Because the Moondust carnations are officially considered not harmful, it is not illegal to release them into the environment. Therefore, the artists decided the next logical step was to introduce (and in a poetic sense: set free) the blue GM carnation to its natural environment — the outdoors. This action raises questions about the state of intellectual property, ownership and copyright issues surrounding the biohacking and biobending of plants. Common Flowers makes these flowers available as shared ‘common flowers’ and gives the plants access to spaces where they can grow happily: Flower Commons. The Flower Commons act as a self-sustaining source for Common Flowers. Until now the only choice to propagate the blue carnations was to purchase them as cut-flowers. With Flower Commons the artists introduce another — free and open source — choice.

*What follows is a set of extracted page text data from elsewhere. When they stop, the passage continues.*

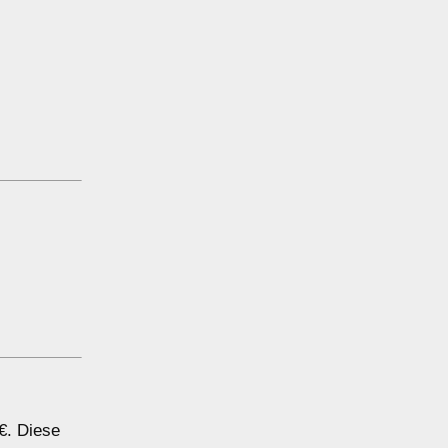
€. Diese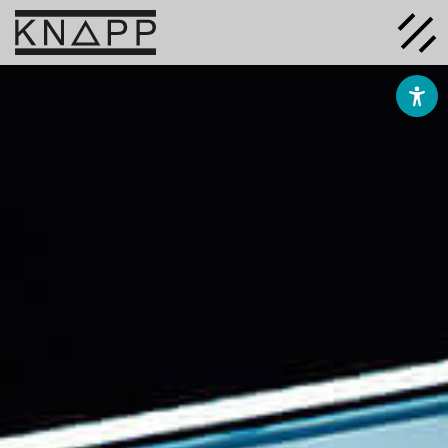
Ir
al
contenido
Soluciones
Empresa
Conocimiento
Carrera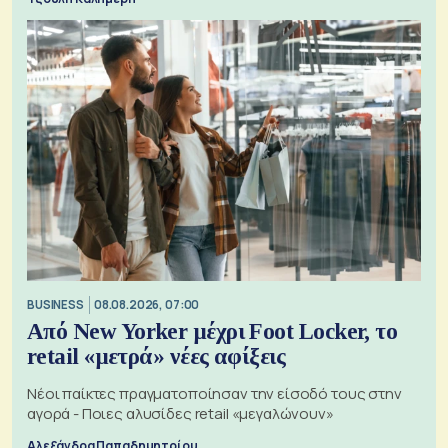
BUSINESS
08.08.2026, 07:00
Από New Yorker μέχρι Foot Locker, το
retail «μετρά» νέες αφίξεις
Νέοι παίκτες πραγματοποίησαν την είσοδό τους στην
αγορά - Ποιες αλυσίδες retail «μεγαλώνουν»
Αλεξάνδρα Παπαδημητρίου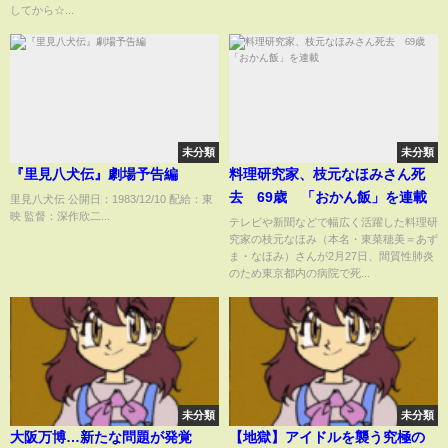
でありえない被害を複数受けた
してから☆...
新郎新婦が悲惨すぎる…芸能人
と付き合った男の謎体験
未分類
未分類
『里見八犬伝』劇場予告編
料理研究家、枝元なほみさん死
去 69歳 「おかん飯」を連載
里見八犬伝 公開日：1983/12/10 配給：東
映 監督：深作欣二...
テレビや新聞などで幅広く活躍した料理研
究家の枝元なほみ（本名・東菜穂美＝あず
ま・なほみ）さんが2月27日、間質性肺炎
のため東京都内の病院で死...
未分類
未分類
大阪万博…新たな問題が発覚
【地獄】アイドルを襲う究極の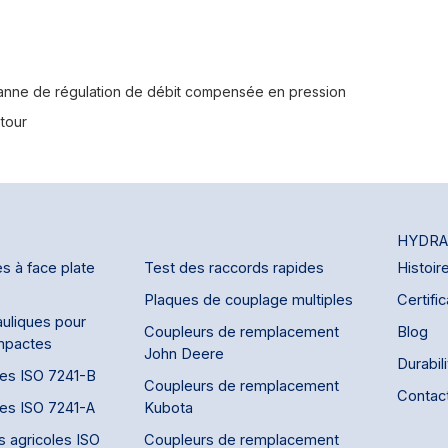
anne de régulation de débit compensée en pression
etour
HYDRA
s à face plate
Test des raccords rapides
Histoir
Plaques de couplage multiples
Certific
uliques pour
Coupleurs de remplacement
Blog
mpactes
John Deere
Durabil
des ISO 7241-B
Coupleurs de remplacement
Contac
des ISO 7241-A
Kubota
s agricoles ISO
Coupleurs de remplacement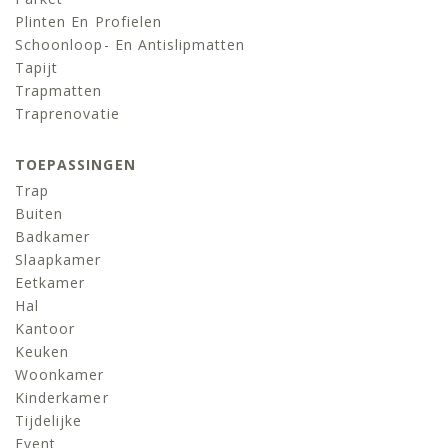
Plinten En Profielen
Schoonloop- En Antislipmatten
Tapijt
Trapmatten
Traprenovatie
TOEPASSINGEN
Trap
Buiten
Badkamer
Slaapkamer
Eetkamer
Hal
Kantoor
Keuken
Woonkamer
Kinderkamer
Tijdelijke
Event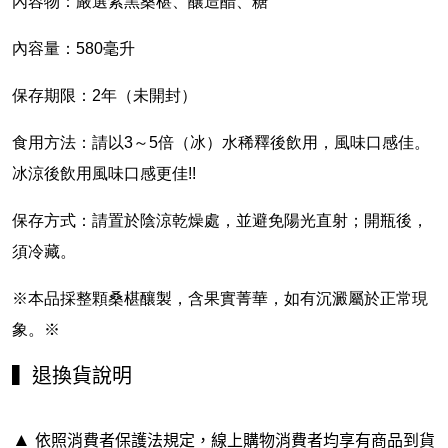
內容物：嚴選紫黑桑椹、釀造醋、糖
內容量：580毫升
保存期限：2年（未開封）
食用方法：請以3～5倍（冰）水稀釋後飲用，風味口感佳。
冰涼後飲用風味口感更佳!!
保存方式：請置於陰涼乾燥處，並避免陽光直射；開瓶後，
須冷藏。
※本品採整顆桑椹釀製，含果實菁華，如有沉澱屬於正常現
象。※
▍退換貨說明
▲
依照消費者保護法規定，線上購物消費者均享有商品到貨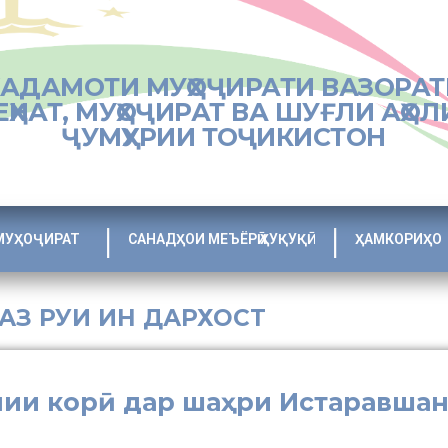
ХАДАМОТИ МУҲОҶИРАТИ ВАЗОРАТ
ЕҲНАТ, МУҲОҶИРАТ ВА ШУҒЛИ АҲОЛ
ҶУМҲУРИИ ТОҶИКИСТОН
МУҲОҶИРАТ
САНАДҲОИ МЕЪЁРӢ ҲУҚУҚӢ
ҲАМКОРИҲО
 АЗ РУИ ИН ДАРХОСТ
лии корӣ дар шаҳри Истаравша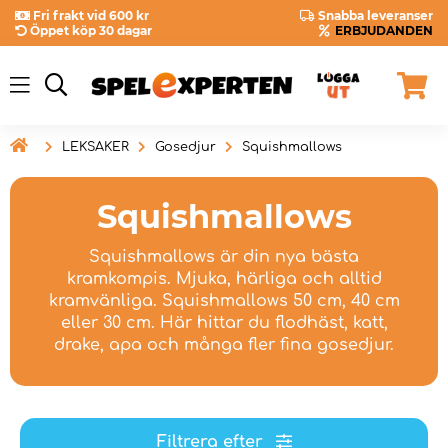
Fri frakt vid 600 kr
Snabba leveranser
Öppet köp 30 dagar
ERBJUDANDEN

LEKSAKER
Gosedjur
Squishmallows
Squishmallows
Squishmallows är din nya bästa
kramkompis. Mjuka, härliga och alltid
kramvänliga. Squishmallows 50 cm, 40 cm
eller 30 cm. Här hittar du flodhäst, katt,
drake, apa och många fler fina gosedjur.
Filtrera efter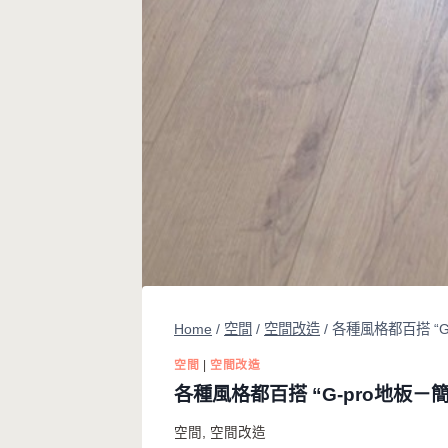
Home
/
空間
/
空間改造
/
各種風格都百搭 “G
空間
|
空間改造
各種風格都百搭 “G-pro地板－
空間
,
空間改造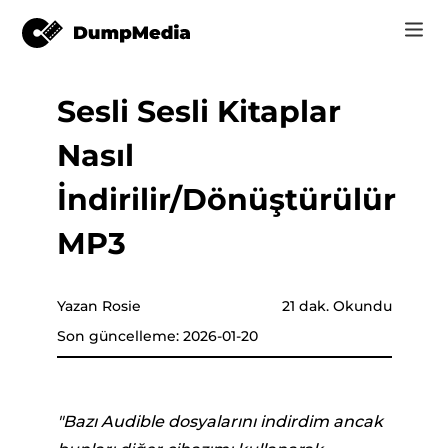
Sesli Sesli Kitaplar
Music
Giriş
Nasıl
Video
Spotify mp3'e
nüştürücü
Kayıt Ol
İndirilir/Dönüştürülür
Çevrimiçi Araçlar
YouTube Music'e MP3
MP3
r
mağaza
Apple Music'e MP3
Nasıl
ücü
Yazan Rosie
21 dak. Okundu
Amazon Müzik MP3
Son güncelleme: 2026-01-20
Destek
ürücü
Suno'ya MP3
"Bazı Audible dosyalarını indirdim ancak
ürücü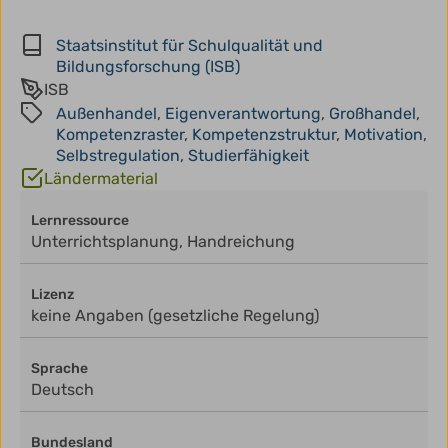
Staatsinstitut für Schulqualität und
Bildungsforschung (ISB)
ISB
Außenhandel
,
Eigenverantwortung
,
Großhandel
,
Kompetenzraster
,
Kompetenzstruktur
,
Motivation
,
Selbstregulation
,
Studierfähigkeit
Ländermaterial
Lernressource
Unterrichtsplanung, Handreichung
Lizenz
keine Angaben (gesetzliche Regelung)
Sprache
Deutsch
Bundesland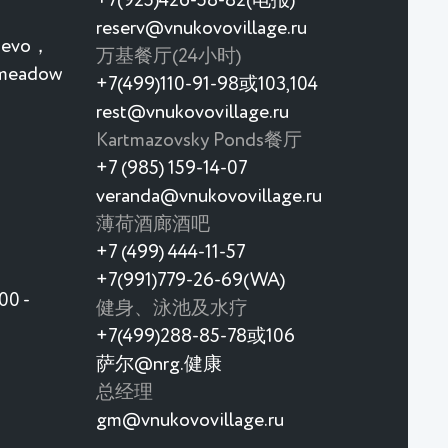
+7(925)426-58-82(电报)
reserv@vnukovovillage.ru
rievo，
万基餐厅(24小时)
 meadow
+7(499)110-91-98或103,104
rest@vnukovovillage.ru
Kartmazovsky Ponds餐厅
+7 (985) 159-14-07
veranda@vnukovovillage.ru
薄荷酒廊酒吧
+7 (499) 444-11-57
+7(991)779-26-69(WA)
0 -
健身、泳池及水疗
+7(499)288-85-78或106
萨尔@nrg.健康
总经理
gm@vnukovovillage.ru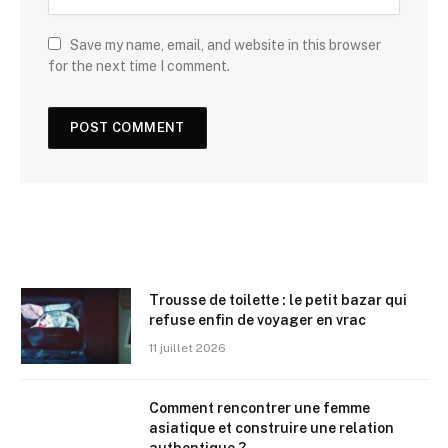
Save my name, email, and website in this browser
for the next time I comment.
Trousse de toilette : le petit bazar qui
refuse enfin de voyager en vrac
11 juillet 2026
Comment rencontrer une femme
asiatique et construire une relation
authentique ?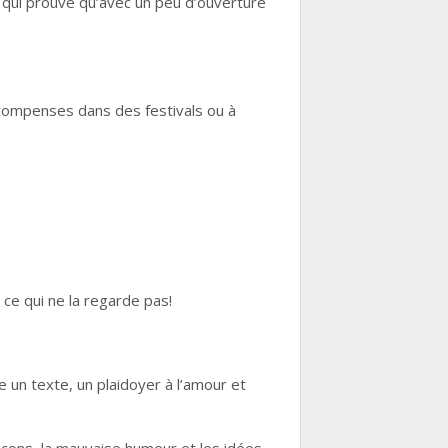
e, qui prouve qu’avec un peu d’ouverture
écompenses dans des festivals ou à
ce qui ne la regarde pas!
 un texte, un plaidoyer à l’amour et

By freeing or ‘jail-breaking’ the flower from its destiny as a cut flower and establishing a feral and more ‘natural’ population of blue carnations, the flower will be given a chance to reconnect to the general gene-pool and to join evolution through natural selection once again. What Common Flowers hopes to touch on is the question of patents on plants and on life forms in general. In particular, what form of legal protection for their plants are companies granted, and does the act of simply growing plants constitute a copyright violation? Is this reverse biopiracy?
We came across the blue GM carnations during our research in Japan for another project, Biopresence. Having lived in the UK before, we were surprised by the lack of any critical response to the introduction of the blue GM carnations in Japan. After deliberating what we, as artists, could do with the flowers, we decided the strongest statement would be not to work with the flowers as ornaments or decor, but to highlight the legal processes at work behind the scenes. An important aspect of the work is the ability to “grow your own” blue GM carnations. They are available at flower shops across Ireland and Europe, and the tissue culturing of the plants can be done DIY-style by virtually everybody — we believe that to be an important part of the process of turning these ‘special flowers’ into ‘common flowers’. The moral question of releasing the cultured GM carnations is in the hands of the audience and the home growers.